Clavicular is beta, chat.
His ultimate goal, we’re told, is to get a bimaxillary osteotomy, or double jaw surgery, in order to “ascend.” In the looksmaxxing community, to “ascend” is to become desirable, to become an “alpha”3, someone who will get the girl, make the friend, get the bag. Of course, the terminology is a tacit admission of deficiency: to ascend, you must first start at the bottom.
That’s the paradox at the heart of maxxing culture. It is try-hard, an ideology of striving for something you at the most essential level don’t have. It is the admission of a hollow core, a cult of self-loathing. (To use other buzzword of the moment, ‘maxxing’ is in this sense the opposite of ‘aura’.)
Which is why I think the US Department of War tweet was revealing. When the US government says it’s “lethalitymaxxing”, that isn’t the behaviour of the most powerful armed force in the world. It is posturing of the most basic degree. It’s not the language of combat veterans but of incels running their social media channels; people who have only experienced conflict through a screen. And it’s the language of an administration with the competence to call a campaign ‘Epic Fury’ and then have three of their own fighter jets shot down by friendly fire.
You might say that -maxxing is just a meaningless suffix now, “the -gate of the brainrot era”. It’s a joke, even if the behaviour it describes isn’t. But language is revealing. In this case, it serves as another bleak reminder that the real world and social media are now functionally inseparable. And that perhaps we would all benefit from a bit more moderation — in every sense of the word.
BELOW THE FOLD
“Some people will do incredibly well in the new AI era. They will become rich and powerful beyond anything we can currently imagine. But other people — a lot of other people — will become useless. they will be consigned to the same miserable fate as the people currently muttering on the streets of San Francisco, cold and helpless in a world they no longer understand. ” I had a few issues with this essay from Harper’s Sam Kriss at Harper’s, but it’s certainly full of great lines.
“One Anthropic researcher told me that he often wonders whether ‘maybe we should just stop.’” Also on the subject of AI, this New Yorker essay by the always-excellent Gideon Lewis-Krauss is one of the best explanations of how we think agentic LLMs like Claude actually work.
I enjoyed interviewing Aidan Zamiri, the director of the new Charli XCX mockumentary The Moment, for The Observer. I thought the film itself was smart and funny, and perfectly encapsulates the luxury nihilism of the brat era.

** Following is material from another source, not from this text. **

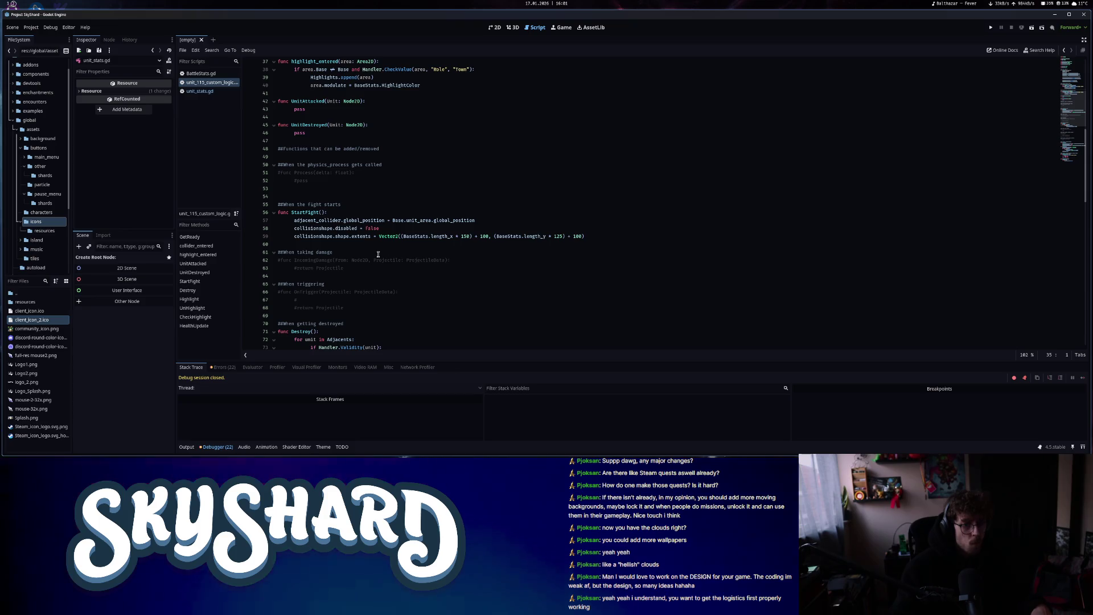
{"action": "scroll", "coordinate": [345, 310], "scroll_direction": "down", "scroll_amount": 3}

As one TikTok user put it, ““Looksmaxxing tik tok is a large majority of men arguing on which male supermodel they think is the hottest”

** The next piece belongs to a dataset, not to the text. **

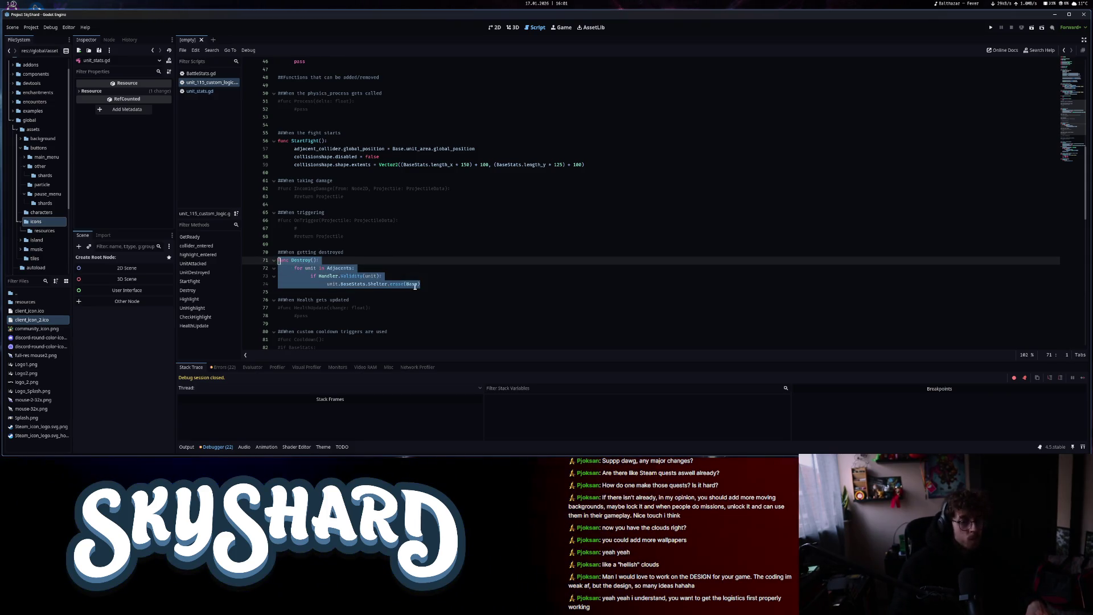
{"action": "left_click", "coordinate": [441, 285]}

From what I can tell, “bone-smashing” originally started out mostly as a joke. Despite the coverage, it’s unclear how many men are actually doing it; perhaps fewer than have written articles about it.
One of my favourite facts about the incel community is that its worldview of “alphas” is based on discredited science about wolves, and that the founder of that idea now travels the world warning that it’s bullshit.


Yeah, this is really good. You’ve been reading the same stuff as I have, but have managed to parse it into something other than abject terror.